> _Passage provided_:

═══

I loved this book from start to finish. I drove my sweetie crazy the first night I picked it up because I had to read the funny perfect sentences out loud, and every sentence was a funny perfect sentence.

The story is told through the eyes of Rose Aubrey, a child. Rose embodies childhood as I remember childhood to be. You are in a secret world, together with a sibling or two. Grownups behave strangely, but often you like them anyway. You start to understand that your parents have faults, but you love them anyway. Your life is not in your control, but in Rose's case, it always turns out more or less OK.

The book is peopled with delightful characters, all filtered down to us through Rose.

Clare Aubrey's (the mother) soliloquy toward the end is an amazing piece of writing. However, I think my very favorite few sentences in the book came on page 185.

Some setting: The Aubreys are destitute because the father gambled away all their money. They are living in a family house with very little furniture, but they manage to hold everything together. The Aubreys are also very generous with what they do have. One of the other school-aged characters is Nancy. Nancy's family life spirals out of control (I won't tell you how in case you read the book), and the Aubreys bring Nancy and her Aunt Lily to come live with them until the next thing can be figured out. The Aubreys love Nancy and Aunt Lily, but the addition of these two also turns their world upside down.

═══

Collected data:
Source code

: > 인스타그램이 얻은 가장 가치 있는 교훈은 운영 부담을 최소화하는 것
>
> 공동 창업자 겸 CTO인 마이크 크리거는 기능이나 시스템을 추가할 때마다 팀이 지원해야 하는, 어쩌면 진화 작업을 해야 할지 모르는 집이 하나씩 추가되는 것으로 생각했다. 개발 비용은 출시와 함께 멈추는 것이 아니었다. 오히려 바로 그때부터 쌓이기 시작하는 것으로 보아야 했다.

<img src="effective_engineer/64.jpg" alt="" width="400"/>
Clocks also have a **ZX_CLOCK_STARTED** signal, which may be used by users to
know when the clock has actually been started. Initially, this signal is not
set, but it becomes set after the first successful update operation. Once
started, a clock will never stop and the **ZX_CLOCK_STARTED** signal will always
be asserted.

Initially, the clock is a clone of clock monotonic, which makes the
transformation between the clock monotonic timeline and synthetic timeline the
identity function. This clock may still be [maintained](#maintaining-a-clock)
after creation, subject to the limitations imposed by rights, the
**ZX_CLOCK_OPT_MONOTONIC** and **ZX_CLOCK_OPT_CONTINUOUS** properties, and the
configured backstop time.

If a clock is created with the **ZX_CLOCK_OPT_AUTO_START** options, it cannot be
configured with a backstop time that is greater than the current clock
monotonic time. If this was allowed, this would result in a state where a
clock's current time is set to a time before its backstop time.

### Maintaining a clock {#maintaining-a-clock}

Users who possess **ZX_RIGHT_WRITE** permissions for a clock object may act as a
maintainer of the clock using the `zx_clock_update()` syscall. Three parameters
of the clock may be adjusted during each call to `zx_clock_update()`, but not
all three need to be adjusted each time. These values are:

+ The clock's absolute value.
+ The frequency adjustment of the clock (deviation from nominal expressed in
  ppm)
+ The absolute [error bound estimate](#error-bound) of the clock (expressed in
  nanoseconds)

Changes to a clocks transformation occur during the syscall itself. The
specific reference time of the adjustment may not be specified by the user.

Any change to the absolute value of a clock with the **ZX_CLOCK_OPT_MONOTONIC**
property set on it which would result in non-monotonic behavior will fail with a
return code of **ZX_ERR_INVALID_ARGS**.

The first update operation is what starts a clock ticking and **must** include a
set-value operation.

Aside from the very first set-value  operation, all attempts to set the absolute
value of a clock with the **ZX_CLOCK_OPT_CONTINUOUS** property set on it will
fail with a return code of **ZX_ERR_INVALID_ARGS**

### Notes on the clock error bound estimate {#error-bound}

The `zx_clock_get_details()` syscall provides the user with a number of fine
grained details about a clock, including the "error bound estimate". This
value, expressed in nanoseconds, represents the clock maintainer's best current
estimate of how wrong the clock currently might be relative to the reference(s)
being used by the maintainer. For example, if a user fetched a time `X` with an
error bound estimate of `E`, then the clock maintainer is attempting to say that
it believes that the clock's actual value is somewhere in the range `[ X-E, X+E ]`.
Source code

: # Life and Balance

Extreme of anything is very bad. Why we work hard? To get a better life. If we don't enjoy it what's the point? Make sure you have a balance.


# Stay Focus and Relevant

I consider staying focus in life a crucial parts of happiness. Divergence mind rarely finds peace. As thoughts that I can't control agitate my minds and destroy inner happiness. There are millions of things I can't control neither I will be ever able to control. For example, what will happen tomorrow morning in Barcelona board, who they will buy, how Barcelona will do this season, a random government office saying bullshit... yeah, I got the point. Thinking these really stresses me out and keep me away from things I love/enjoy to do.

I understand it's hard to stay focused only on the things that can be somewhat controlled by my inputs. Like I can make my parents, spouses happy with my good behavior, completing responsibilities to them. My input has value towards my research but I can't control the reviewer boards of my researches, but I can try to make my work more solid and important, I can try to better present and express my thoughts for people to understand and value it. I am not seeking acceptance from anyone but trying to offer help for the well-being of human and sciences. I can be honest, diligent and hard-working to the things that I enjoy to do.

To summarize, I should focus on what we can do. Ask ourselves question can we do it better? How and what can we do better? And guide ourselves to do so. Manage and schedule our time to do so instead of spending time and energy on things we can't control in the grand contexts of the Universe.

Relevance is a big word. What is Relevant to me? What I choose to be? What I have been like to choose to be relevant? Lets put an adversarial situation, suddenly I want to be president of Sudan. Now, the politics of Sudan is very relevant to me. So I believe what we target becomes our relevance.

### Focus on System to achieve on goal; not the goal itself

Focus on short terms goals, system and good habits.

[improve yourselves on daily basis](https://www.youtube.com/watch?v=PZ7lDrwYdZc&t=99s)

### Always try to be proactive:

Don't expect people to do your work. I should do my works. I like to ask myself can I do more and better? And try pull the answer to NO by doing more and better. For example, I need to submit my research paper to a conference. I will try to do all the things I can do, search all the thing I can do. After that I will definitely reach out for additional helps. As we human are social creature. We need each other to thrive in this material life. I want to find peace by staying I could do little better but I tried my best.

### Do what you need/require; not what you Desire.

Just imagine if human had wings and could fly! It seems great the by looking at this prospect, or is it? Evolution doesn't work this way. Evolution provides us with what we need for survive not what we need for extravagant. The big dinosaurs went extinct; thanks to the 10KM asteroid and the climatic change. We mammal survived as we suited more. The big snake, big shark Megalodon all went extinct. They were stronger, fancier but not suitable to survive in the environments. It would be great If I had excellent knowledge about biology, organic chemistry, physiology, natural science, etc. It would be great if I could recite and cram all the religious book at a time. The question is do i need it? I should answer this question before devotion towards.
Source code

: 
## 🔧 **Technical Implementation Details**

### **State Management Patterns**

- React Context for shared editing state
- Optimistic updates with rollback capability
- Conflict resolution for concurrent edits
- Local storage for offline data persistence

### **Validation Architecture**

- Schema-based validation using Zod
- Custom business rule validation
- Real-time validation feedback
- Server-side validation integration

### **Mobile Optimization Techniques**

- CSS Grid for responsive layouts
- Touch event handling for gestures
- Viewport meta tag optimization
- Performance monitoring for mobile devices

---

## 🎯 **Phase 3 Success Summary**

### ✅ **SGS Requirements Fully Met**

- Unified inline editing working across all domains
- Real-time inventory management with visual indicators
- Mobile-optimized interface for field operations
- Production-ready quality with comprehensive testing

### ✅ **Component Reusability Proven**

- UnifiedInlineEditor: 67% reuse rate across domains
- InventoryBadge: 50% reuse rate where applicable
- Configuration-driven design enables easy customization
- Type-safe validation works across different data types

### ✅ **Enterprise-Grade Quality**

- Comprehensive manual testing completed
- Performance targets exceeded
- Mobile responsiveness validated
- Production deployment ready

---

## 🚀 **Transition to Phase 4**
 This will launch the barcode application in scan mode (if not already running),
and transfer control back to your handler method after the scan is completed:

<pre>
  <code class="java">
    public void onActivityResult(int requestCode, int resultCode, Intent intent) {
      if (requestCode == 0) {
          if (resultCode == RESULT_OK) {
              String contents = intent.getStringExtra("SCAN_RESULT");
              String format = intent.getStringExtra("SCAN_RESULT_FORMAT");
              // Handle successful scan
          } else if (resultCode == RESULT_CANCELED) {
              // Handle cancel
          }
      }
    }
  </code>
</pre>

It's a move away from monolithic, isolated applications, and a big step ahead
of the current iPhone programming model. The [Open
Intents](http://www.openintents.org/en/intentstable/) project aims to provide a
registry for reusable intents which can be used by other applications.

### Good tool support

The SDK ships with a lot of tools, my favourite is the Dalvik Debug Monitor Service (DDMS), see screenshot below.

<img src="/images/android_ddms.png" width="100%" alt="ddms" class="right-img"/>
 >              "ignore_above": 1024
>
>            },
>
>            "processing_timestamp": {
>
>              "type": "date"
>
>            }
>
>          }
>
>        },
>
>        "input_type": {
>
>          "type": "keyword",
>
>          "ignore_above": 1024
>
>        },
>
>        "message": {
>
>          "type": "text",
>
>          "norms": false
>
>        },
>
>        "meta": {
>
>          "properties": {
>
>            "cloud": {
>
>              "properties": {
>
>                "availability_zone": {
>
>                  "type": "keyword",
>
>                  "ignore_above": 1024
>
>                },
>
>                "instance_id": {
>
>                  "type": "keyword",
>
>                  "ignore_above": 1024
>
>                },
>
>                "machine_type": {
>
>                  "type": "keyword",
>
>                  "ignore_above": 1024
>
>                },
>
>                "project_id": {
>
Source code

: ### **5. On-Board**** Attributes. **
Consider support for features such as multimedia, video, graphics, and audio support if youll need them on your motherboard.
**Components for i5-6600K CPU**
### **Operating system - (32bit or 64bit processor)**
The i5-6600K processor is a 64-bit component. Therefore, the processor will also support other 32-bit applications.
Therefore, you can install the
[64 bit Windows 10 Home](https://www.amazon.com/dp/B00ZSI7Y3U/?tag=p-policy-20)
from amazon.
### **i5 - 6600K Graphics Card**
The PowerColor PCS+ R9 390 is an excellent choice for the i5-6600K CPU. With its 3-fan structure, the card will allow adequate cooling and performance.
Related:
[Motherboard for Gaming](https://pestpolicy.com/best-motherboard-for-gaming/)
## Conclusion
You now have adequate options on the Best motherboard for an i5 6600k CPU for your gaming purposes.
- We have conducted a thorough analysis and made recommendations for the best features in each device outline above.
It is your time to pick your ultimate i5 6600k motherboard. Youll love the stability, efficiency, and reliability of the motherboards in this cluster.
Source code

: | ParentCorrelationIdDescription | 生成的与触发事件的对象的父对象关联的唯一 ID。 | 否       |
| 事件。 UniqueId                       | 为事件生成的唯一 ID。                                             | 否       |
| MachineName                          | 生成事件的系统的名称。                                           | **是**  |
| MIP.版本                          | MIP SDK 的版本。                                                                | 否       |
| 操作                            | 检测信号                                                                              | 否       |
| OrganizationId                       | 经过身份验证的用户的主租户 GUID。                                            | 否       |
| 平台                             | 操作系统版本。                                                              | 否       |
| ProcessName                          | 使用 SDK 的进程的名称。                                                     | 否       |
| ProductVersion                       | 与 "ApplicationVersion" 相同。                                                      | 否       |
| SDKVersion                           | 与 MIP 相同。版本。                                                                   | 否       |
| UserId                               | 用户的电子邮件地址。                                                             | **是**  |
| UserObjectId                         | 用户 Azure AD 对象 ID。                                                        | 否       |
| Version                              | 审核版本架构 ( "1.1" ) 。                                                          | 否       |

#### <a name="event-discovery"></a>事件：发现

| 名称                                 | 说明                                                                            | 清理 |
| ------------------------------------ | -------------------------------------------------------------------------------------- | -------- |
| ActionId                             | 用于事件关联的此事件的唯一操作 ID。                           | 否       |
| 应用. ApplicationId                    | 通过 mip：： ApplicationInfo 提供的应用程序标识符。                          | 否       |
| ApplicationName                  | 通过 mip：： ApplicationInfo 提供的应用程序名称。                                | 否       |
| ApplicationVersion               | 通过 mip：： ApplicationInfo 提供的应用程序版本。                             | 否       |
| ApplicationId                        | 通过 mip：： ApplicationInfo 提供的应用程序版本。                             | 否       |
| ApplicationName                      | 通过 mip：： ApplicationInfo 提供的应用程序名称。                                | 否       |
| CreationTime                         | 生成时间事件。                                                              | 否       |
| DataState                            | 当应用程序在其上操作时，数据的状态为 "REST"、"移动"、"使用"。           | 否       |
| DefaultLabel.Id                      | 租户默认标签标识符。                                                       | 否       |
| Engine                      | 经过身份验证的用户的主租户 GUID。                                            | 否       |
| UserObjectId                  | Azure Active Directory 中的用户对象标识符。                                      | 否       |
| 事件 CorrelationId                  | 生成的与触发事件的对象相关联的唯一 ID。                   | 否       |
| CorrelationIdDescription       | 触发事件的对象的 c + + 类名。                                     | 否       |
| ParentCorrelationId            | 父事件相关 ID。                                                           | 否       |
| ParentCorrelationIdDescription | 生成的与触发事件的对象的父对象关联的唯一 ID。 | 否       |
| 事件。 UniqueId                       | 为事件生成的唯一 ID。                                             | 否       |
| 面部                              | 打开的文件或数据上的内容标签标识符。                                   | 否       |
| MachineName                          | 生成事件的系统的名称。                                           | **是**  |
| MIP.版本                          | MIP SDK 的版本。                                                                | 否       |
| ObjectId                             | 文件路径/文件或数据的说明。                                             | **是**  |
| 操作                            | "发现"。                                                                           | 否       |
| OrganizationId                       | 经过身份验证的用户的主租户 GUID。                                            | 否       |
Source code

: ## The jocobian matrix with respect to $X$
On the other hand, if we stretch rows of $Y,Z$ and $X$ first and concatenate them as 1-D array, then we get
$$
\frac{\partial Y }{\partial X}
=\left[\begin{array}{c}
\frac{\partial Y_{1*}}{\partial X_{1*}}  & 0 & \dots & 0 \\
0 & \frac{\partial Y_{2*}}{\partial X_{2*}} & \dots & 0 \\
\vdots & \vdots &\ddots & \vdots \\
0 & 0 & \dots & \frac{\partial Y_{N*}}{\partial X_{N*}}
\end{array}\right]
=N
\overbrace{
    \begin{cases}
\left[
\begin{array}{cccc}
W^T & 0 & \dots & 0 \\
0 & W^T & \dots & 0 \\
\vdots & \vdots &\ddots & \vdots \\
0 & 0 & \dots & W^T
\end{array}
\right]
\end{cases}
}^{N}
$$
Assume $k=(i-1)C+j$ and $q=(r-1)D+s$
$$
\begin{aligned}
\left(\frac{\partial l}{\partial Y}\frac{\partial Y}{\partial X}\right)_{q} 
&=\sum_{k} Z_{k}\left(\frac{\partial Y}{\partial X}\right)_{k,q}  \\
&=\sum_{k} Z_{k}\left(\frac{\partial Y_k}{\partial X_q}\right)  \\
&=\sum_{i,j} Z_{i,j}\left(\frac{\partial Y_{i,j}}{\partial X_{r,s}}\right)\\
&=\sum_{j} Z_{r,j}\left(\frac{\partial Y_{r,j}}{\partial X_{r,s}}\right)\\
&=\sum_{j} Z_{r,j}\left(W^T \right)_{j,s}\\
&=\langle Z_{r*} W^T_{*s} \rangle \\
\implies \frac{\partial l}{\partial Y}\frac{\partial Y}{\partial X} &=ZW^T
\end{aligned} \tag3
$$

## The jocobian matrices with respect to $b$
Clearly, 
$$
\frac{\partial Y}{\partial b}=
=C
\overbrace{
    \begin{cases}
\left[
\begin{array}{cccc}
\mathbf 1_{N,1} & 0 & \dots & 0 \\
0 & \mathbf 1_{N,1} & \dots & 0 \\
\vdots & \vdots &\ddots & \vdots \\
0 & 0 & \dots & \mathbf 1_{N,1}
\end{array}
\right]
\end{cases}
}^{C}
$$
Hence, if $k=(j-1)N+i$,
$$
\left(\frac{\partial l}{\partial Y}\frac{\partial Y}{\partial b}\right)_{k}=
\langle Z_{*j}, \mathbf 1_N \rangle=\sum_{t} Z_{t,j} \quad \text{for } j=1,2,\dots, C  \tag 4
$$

═══

> _Activities_:
- a) According to the book review, through whose eyes is the story told?
- b) Write out the stretch of the book review from "The story is" through "or less OK.".
These entries were gathered from a separate source.

> _Outputs for the tasks_:
- a) Rose Aubrey, a child.

- b)
The story is told through the eyes of Rose Aubrey, a child. Rose embodies childhood as I remember childhood to be. You are in a secret world, together with a sibling or two. Grownups behave strangely, but often you like them anyway. You start to understand that your parents have faults, but you love them anyway. Your life is not in your control, but in Rose's case, it always turns out more or less OK.